Any of the mRNA monocystronic messages that possess such a sequence
may be a target of the RP8AP hairpin. Accordingly, a hairpin is
designed to bind the polypyrimidine region on the mRNA transcripts
produced. Complexation in vivo of the specific mRNA transcript and
its binding hairpin result in inhibition of mRNA translation by the
formation of a stable triplex, rendering the mRNA transcript
incapable of producing viral protein used to progress the viral
infection.
[0059] The smallpox virus produces about 80 distinct species of
polypeptide each with a unique mRNA transcript. Each mRNA
transcript can be targeted by an appropriate RP8AP hairpin. Again,
inhibition of production of any single polypeptide may stop viral
particle production and maturation and prevent the formation of
virulent mature virions. Herein the hairpin is used as an antisense
oligonucleotide to block translation of a viral mRNA
transcript.
[0060] A second strategy employing binding of the hairpin includes
non-coding DNA regions on the Watson or Crick stand, for example
those in controlling or promoter regions may inhibit viral DNA
synthesis. Table I shows about 5,000,12-mer regions on the Watson
strand that may be utilized as targets for the RP8AP hairpin. A
similar number of targets (about 5,000) for the hairpin also exist
on the Crick strand. These exemplary DNA targets on either strand
may be utilized to block viral DNA replication. Viral DNA
replication may be more effectively blocked if the triplex forms in
a DNA control or promoter region.
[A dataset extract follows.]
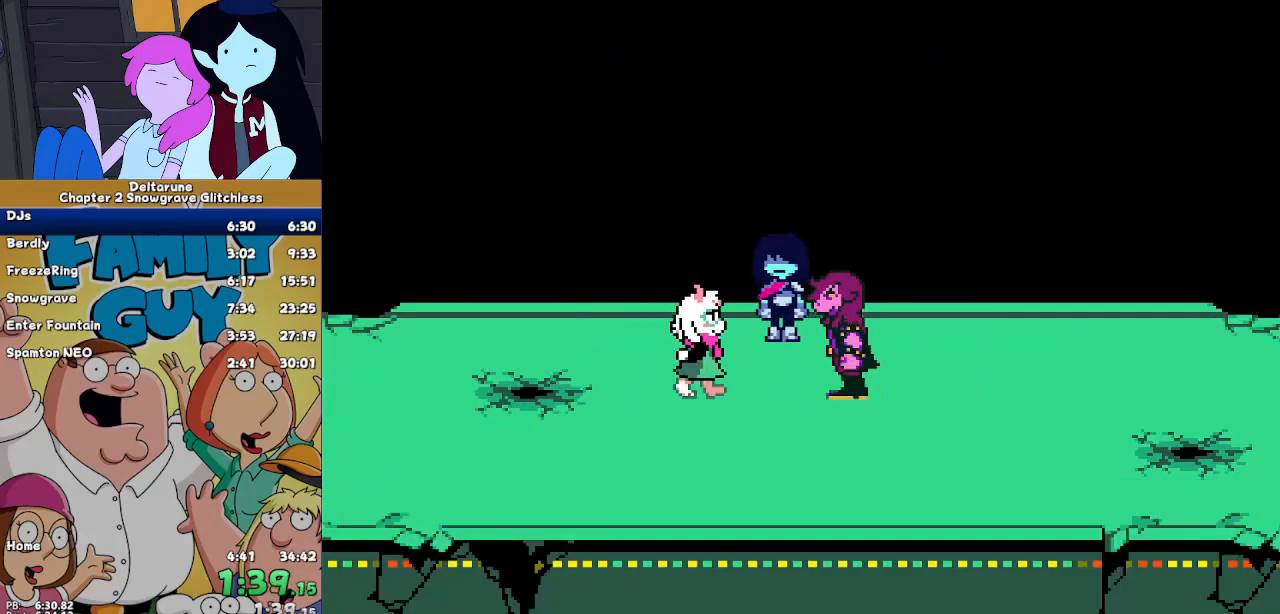
{"keys": ["ctrl", "right", "shift"], "events": []}
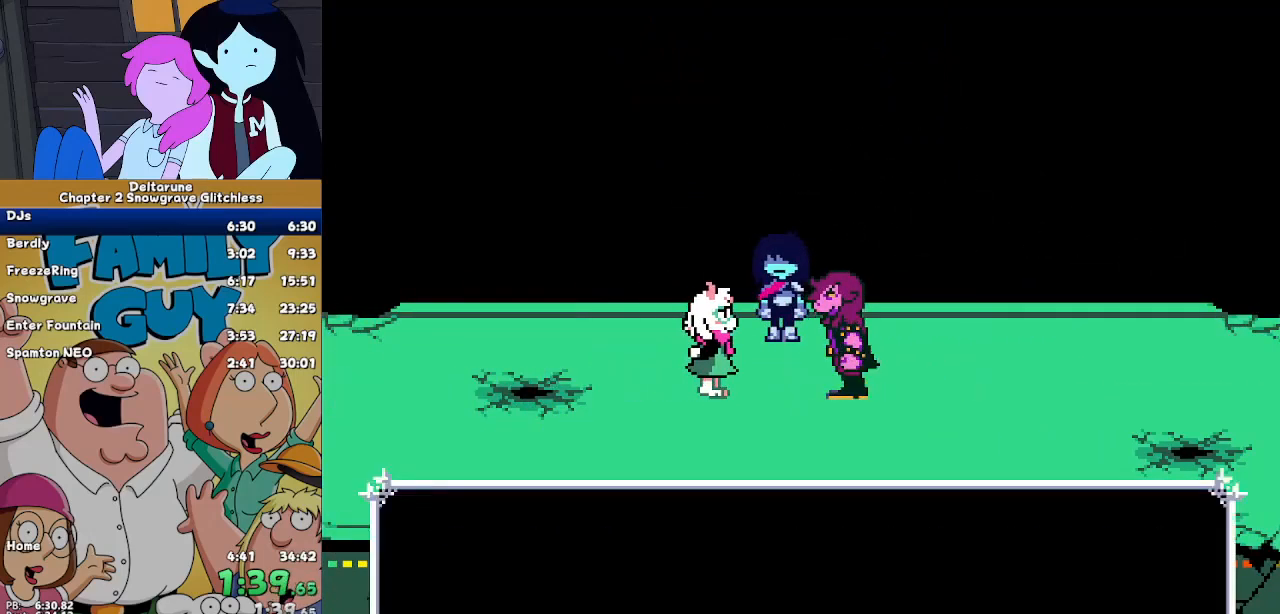
{"keys": ["ctrl", "right", "shift"], "events": []}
A single hairpin forming a
triplex in a replication fork throughout the viral genome may
confer a similar effect.
[0061] Table II shows eighteen exemplary polypyrimidine sequences
of greater than about 20-mer that exist in a smallpox genome. Each
is capable of being targeted by the hairpins. Seven exist in coding
regions of DNA, being found in the mRNA transcripts, while 11
identical sequences exist in the non-coding region found clustered
at the end of the smallpox genome. These identical sequences are
separated by 70-mer base sequence. This region may represent the
promoter region for DNA synthesis as well as the controlling region
for initiation of transcription. This may be considered a prime
target for inactivation of the smallpox viral genome.
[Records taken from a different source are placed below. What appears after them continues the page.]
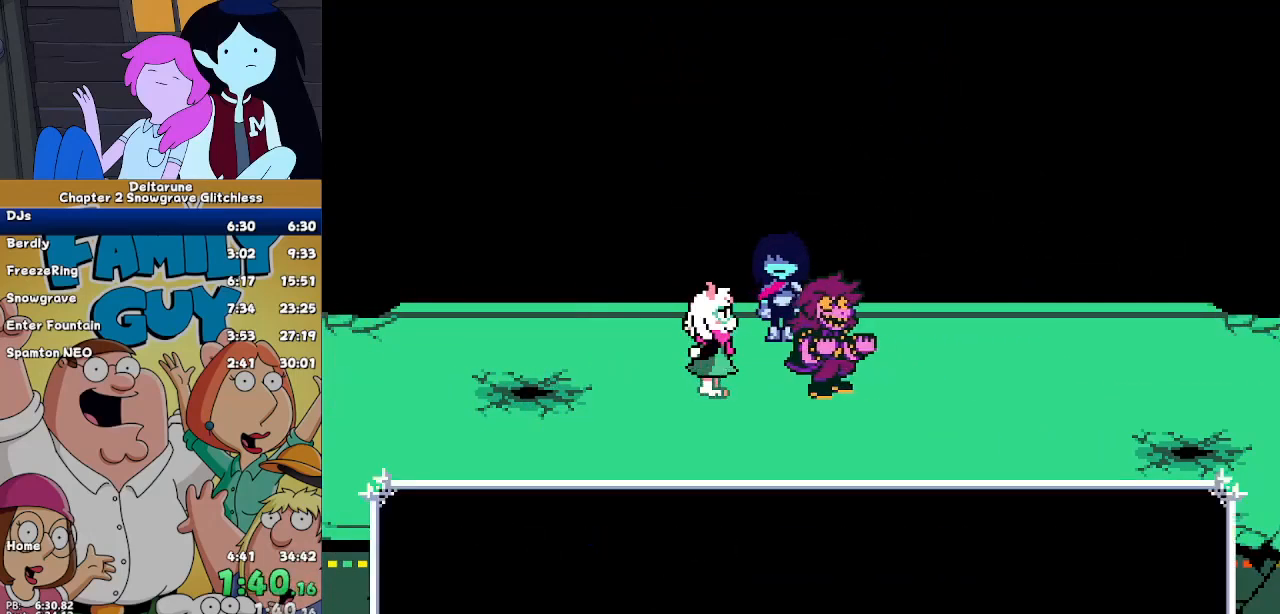
{"keys": ["ctrl", "right", "shift"], "events": []}
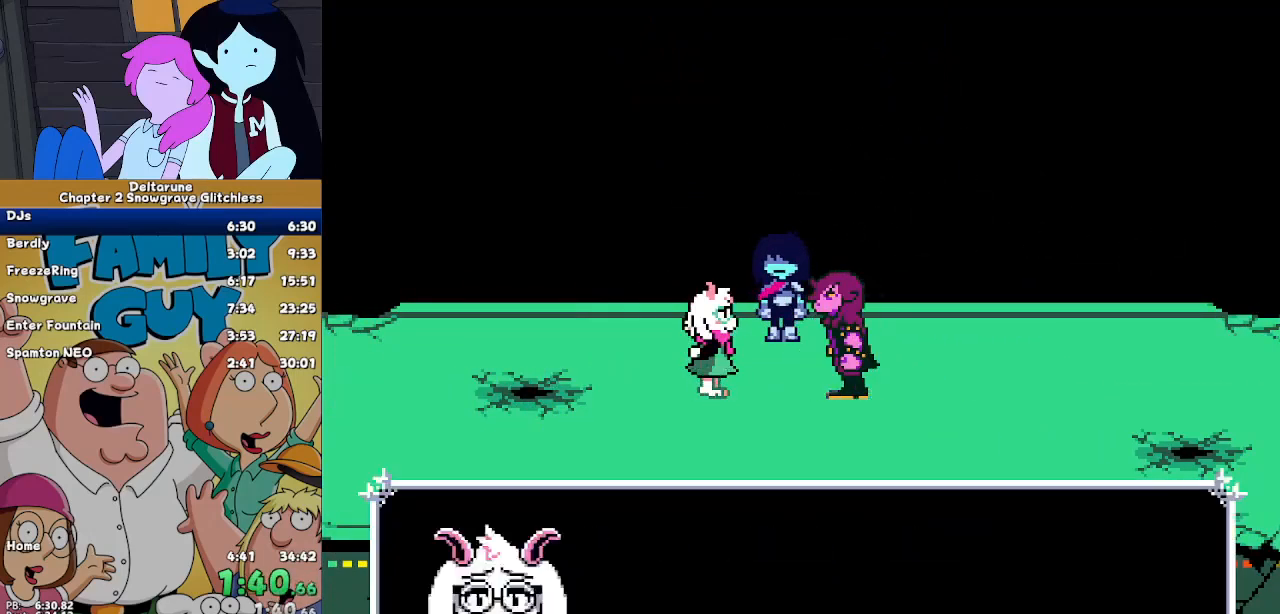
{"keys": ["ctrl", "right", "shift"], "events": []}
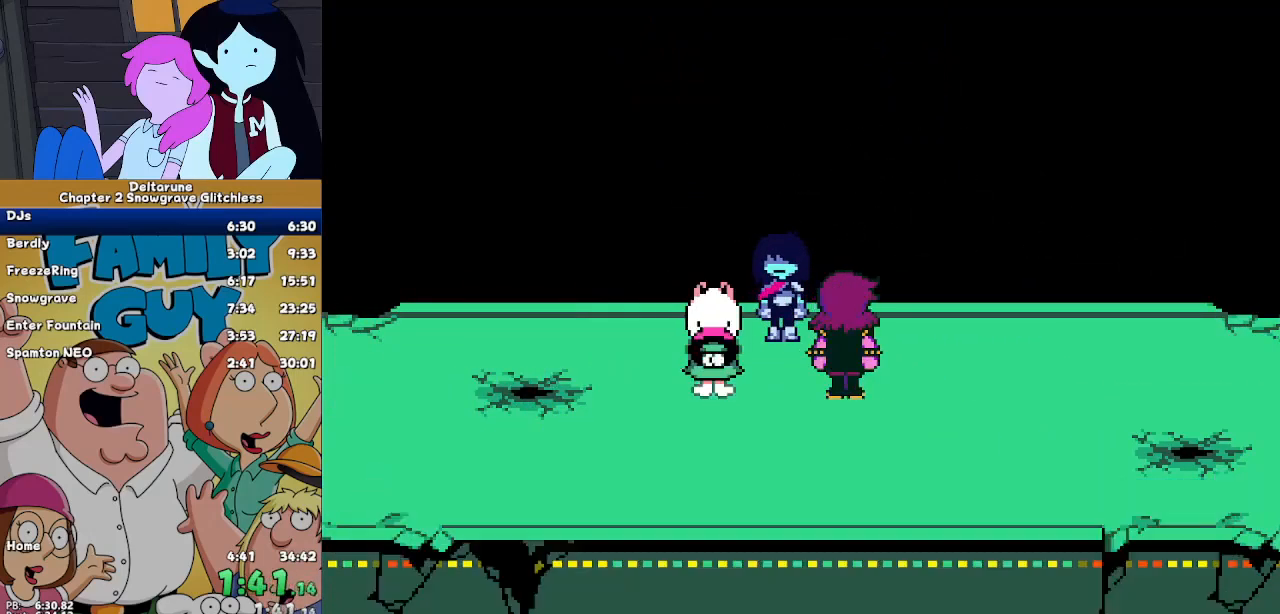
{"keys": ["ctrl", "right", "shift"], "events": []}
[0062] FIG. 7 shows the sequence of a 20-mer target with a single
mismatch that is identically repeated 11 times and separated by
70-mer regions. A hairpin sequence specific for each of the 11
repeats may be constructed to form a stable triplex, inhibiting
activity of this viral controlling region at the end of the viral
genome.
[0063] One 1 5-mer polypyrimidine target found in the variola virus
genome is represented as (5')TCTCTTTCTCTCTTC(3') (SEQ ID NO: 1) and
the structure of the binding hairpin is represented as (5')
CTTCTCTCTTTCTCT (3')-(EG).sub.6-(3')AGAGAAAGAGAGAAG (5') (SEQ ID
NO: 2, SEQ ID NO: 3), wherein two guanines in the polypurine region
are 8-amino substituted Gs, which provide high stability to the
triplex at physiologic pH.
[0064] Table 3 shows a comparison of potential polypyrimidine
target numbers between Smallpox and Cowpox genomes. Some of those
targets for binding of RP8AP are shown on Table 4.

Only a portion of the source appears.